(Beginning of Data excerpts)
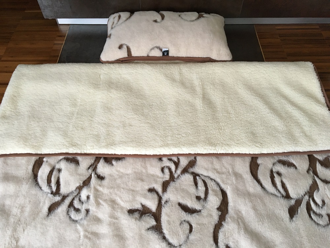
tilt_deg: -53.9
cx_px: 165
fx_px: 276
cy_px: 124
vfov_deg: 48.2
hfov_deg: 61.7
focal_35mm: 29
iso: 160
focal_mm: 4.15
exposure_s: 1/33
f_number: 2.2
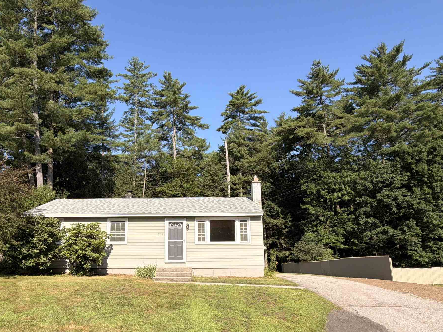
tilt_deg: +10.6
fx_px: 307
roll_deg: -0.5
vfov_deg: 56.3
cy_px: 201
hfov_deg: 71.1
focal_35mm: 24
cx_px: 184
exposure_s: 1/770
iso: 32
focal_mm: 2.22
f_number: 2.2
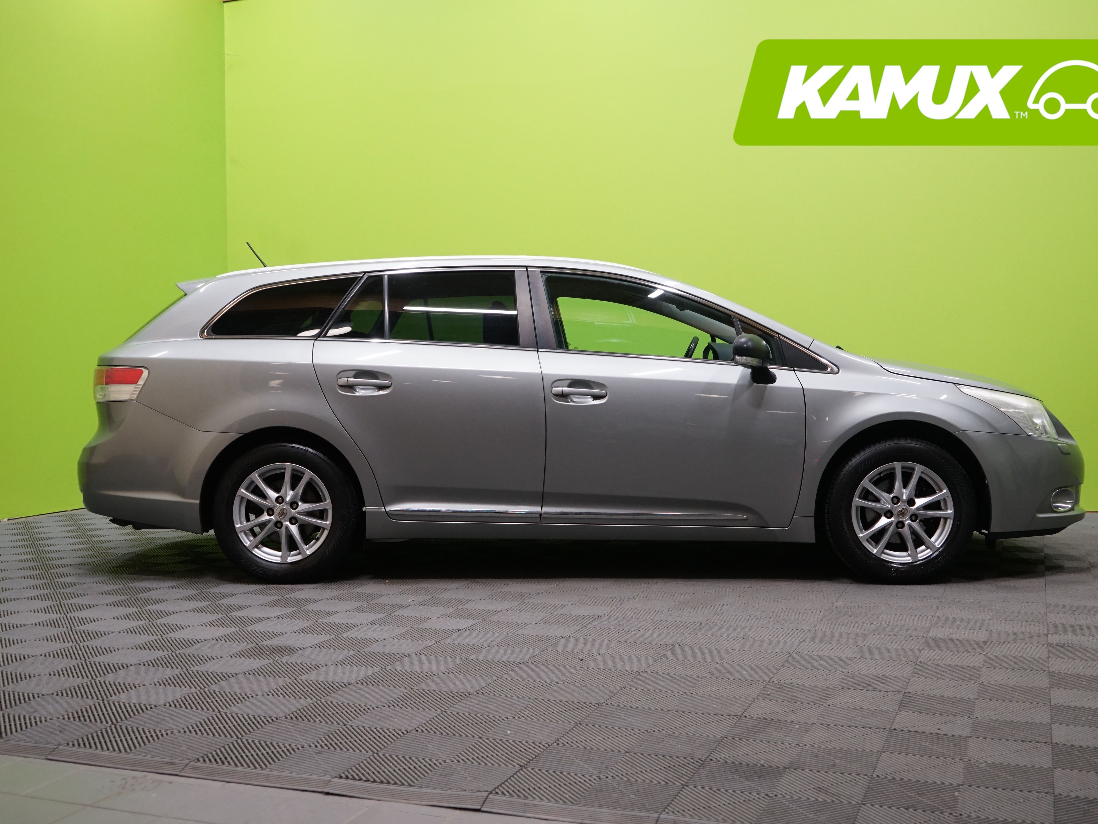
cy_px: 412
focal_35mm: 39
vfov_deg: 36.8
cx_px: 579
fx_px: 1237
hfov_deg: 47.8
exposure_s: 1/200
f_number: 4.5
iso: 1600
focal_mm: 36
(End of Data excerpts)
Task details
Output every record above word for word, omitting any pictures they contain.

Solution for this problem
tilt_deg: -53.9
cx_px: 165
fx_px: 276
cy_px: 124
vfov_deg: 48.2
hfov_deg: 61.7
focal_35mm: 29
iso: 160
focal_mm: 4.15
exposure_s: 1/33
f_number: 2.2
tilt_deg: +10.6
fx_px: 307
roll_deg: -0.5
vfov_deg: 56.3
cy_px: 201
hfov_deg: 71.1
focal_35mm: 24
cx_px: 184
exposure_s: 1/770
iso: 32
focal_mm: 2.22
f_number: 2.2
cy_px: 412
focal_35mm: 39
vfov_deg: 36.8
cx_px: 579
fx_px: 1237
hfov_deg: 47.8
exposure_s: 1/200
f_number: 4.5
iso: 1600
focal_mm: 36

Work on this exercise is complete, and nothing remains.